■ **Zadanie 1**: Kogo gra Jess Weixler w serialu „Syn”, o którym mówi wywiad poniżej?

* * * * *

"Syn". Jess Weixler, czyli kobieta w męskim świecie Dzikiego Zachodu [WYWIAD]

Redakcja Telemagazyn
Redakcja Telemagazyn
fot. materiały prasowe AMC
fot. materiały prasowe AMC
Jess Weixler jest w Hollywood rozchwytywana – powszechnie uważa się ją za wschodzącą gwiazdę. Ostatnio jej talent można było podziwiać w filmie telewizyjnym „Sister Cities”, gdzie wystąpiła obok Trojan Bellisario i Michelle Trachtenberg. Teraz możemy ją oglądać u boku Pierce'a Brosnana i Henry'ego Garreta w nowym serialu stacji AMC "Syn". W krótkiej rozmowie z serwisem Telemagazyn.pl, aktorka opowiedziała o kulisach produkcji i współpracy z legendarnym Jamesem Bondem.

W nowym serialu stacji AMC pt. "Syn", grasz Sally, żonę Pete’a (Henry Garrett). Możesz zdradzić coś więcej o tej postaci?

Sally to kobieta, której przyszło żyć w męskim świecie. Próbuje się w nim odnaleźć - wyszła młodo za mąż, w bardzo dobrzy sytuowanej rodzinie i chyba nie do końca wiedziała, co ją czeka. Brakuje jej przyjaciół i partnerstwa. Jej małżeństwo nie układa się najlepiej. Pete w ogóle z nią nie rozmawia, skrywa wiele tajemnic. Ona oczywiście próbuje dowiedzieć się od niego czegoś więcej - o tym, co dzieje się na granicy z Meksykiem, co siedzi w jego głowie. Próbuje sprawić, by się przed nią otworzył, albo po prostu był bliżej niej, ale bezskutecznie. Myślę, że w pewnym momencie jest już zmęczona staraniami, byciem w cieniu. Jej przyjacielem staje się wtedy Phineas - starszy brat Pete’a. Wspiera ją, bardzo sobie ufają. Sally chce przede wszystkim lepszego życia dla siebie i swoich dzieci. Miejsce, w którym żyją, nie jest bezpieczne.

Jak wyglądały Twoje przygotowania do tej roli?

* * * * *

■ **Zadanie 2**: We wszystkich wpisach poniżej zamień „Booking Engine” na „Reservation Engine” i przepisz je, nie zmieniając niczego innego. Obrazów nie umieszczaj w odpowiedzi.

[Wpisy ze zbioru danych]
* * * * *

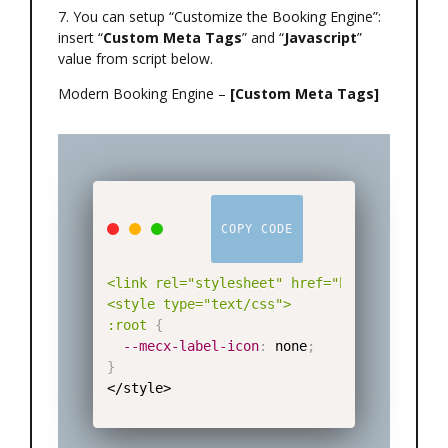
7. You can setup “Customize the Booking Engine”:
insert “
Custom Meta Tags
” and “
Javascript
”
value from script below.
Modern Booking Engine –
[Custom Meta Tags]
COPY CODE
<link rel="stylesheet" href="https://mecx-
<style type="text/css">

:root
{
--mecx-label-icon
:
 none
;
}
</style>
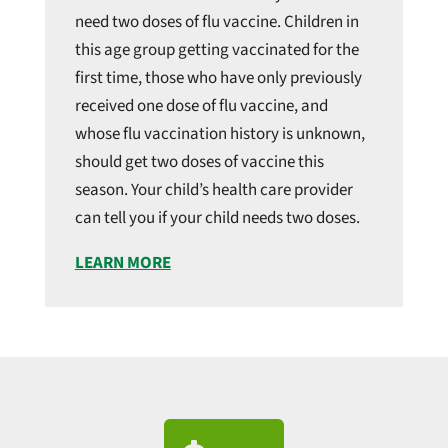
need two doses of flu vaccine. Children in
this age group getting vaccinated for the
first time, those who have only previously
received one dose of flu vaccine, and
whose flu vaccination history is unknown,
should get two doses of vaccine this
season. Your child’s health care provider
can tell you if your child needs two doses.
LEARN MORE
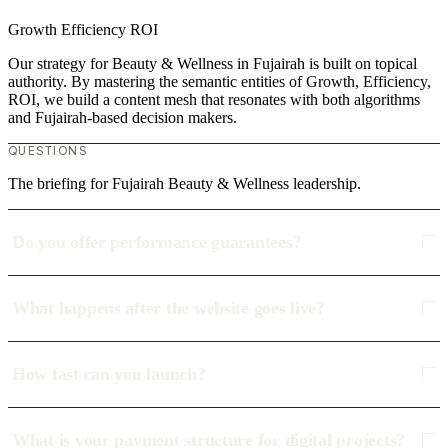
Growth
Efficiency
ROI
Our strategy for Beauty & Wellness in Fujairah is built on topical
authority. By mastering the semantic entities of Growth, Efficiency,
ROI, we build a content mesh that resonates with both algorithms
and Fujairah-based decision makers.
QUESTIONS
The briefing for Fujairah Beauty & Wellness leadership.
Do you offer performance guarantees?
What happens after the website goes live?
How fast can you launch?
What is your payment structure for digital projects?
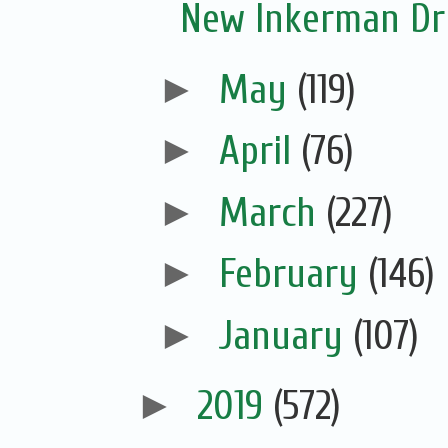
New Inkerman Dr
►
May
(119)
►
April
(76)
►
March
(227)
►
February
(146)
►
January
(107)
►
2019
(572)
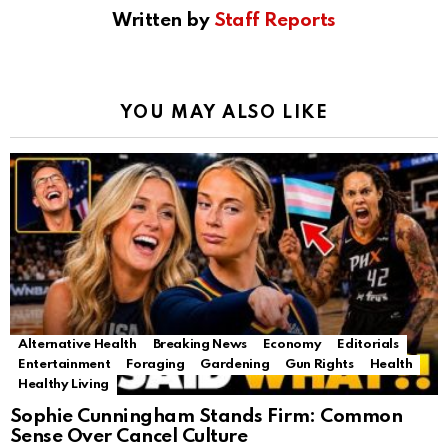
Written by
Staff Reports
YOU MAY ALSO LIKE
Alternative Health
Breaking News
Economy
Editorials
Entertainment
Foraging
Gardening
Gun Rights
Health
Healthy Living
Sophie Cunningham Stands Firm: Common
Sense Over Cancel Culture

* * * * *

■ **Rozwiązanie 1**: Gra Sally, żonę Pete'a.

■ **Rozwiązanie 2**:
7. You can setup “Customize the Reservation Engine”:
insert “
Custom Meta Tags
” and “
Javascript
”
value from script below.
Modern Reservation Engine –
[Custom Meta Tags]
COPY CODE
<link rel="stylesheet" href="https://mecx-
<style type="text/css">

:root
{
--mecx-label-icon
:
 none
;
}
</style>
need two doses of flu vaccine. Children in
this age group getting vaccinated for the
first time, those who have only previously
received one dose of flu vaccine, and
whose flu vaccination history is unknown,
should get two doses of vaccine this
season. Your child’s health care provider
can tell you if your child needs two doses.
LEARN MORE
Growth
Efficiency
ROI
Our strategy for Beauty & Wellness in Fujairah is built on topical
authority. By mastering the semantic entities of Growth, Efficiency,
ROI, we build a content mesh that resonates with both algorithms
and Fujairah-based decision makers.
QUESTIONS
The briefing for Fujairah Beauty & Wellness leadership.
Do you offer performance guarantees?
What happens after the website goes live?
How fast can you launch?
What is your payment structure for digital projects?
New Inkerman Dr
►
May
(119)
►
April
(76)
►
March
(227)
►
February
(146)
►
January
(107)
►
2019
(572)
Written by
Staff Reports
YOU MAY ALSO LIKE
Alternative Health
Breaking News
Economy
Editorials
Entertainment
Foraging
Gardening
Gun Rights
Health
Healthy Living
Sophie Cunningham Stands Firm: Common
Sense Over Cancel Culture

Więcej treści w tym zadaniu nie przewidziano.